All you need is a good init
This addresses the challenge of training very deep networks efficiently for researchers and practitioners in machine learning, though it is incremental as it builds on existing initialization techniques.
The paper tackles the problem of weight initialization for deep neural networks by proposing LSUV initialization, a simple two-step method that normalizes layer outputs to unit variance, resulting in test accuracy better or equal to standard methods and achieving state-of-the-art or close performance on datasets like MNIST, CIFAR-10/100, and ImageNet.

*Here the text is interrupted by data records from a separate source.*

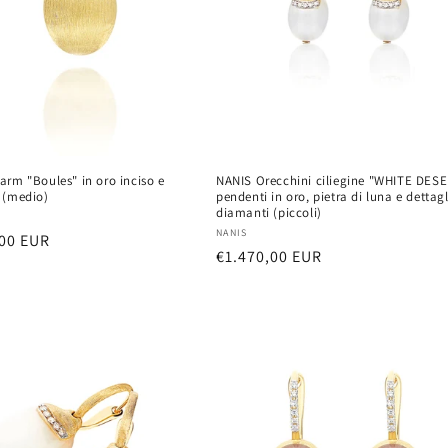
rm "Boules" in oro inciso e
NANIS Orecchini ciliegine "WHITE DES
 (medio)
pendenti in oro, pietra di luna e dettagl
diamanti (piccoli)
:
Vendor:
NANIS
r
,00 EUR
Regular
€1.470,00 EUR
price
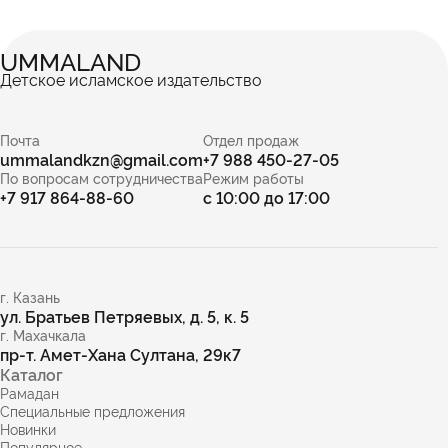
UMMALAND
Детское исламское издательство
Почта
Отдел продаж
ummalandkzn@gmail.com
+7 988 450-27-05
По вопросам сотрудничества
Режим работы
+7 917 864-88-60
с 10:00 до 17:00
г. Казань
ул. Братьев Петряевых, д. 5, к. 5
г. Махачкала
пр-т. Амет-Хана Султана, 29к7
Каталог
Рамадан
Специальные предложения
Новинки
Популярное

Layer-sequential unit-variance (LSUV) initialization - a simple method for weight initialization for deep net learning - is proposed. The method consists of the two steps. First, pre-initialize weights of each convolution or inner-product layer with orthonormal matrices. Second, proceed from the first to the final layer, normalizing the variance of the output of each layer to be equal to one. Experiment with different activation functions (maxout, ReLU-family, tanh) show that the proposed initialization leads to learning of very deep nets that (i) produces networks with test accuracy better or equal to standard methods and (ii) is at least as fast as the complex schemes proposed specifically for very deep nets such as FitNets (Romero et al. (2015)) and Highway (Srivastava et al. (2015)). Performance is evaluated on GoogLeNet, CaffeNet, FitNets and Residual nets and the state-of-the-art, or very close to it, is achieved on the MNIST, CIFAR-10/100 and ImageNet datasets.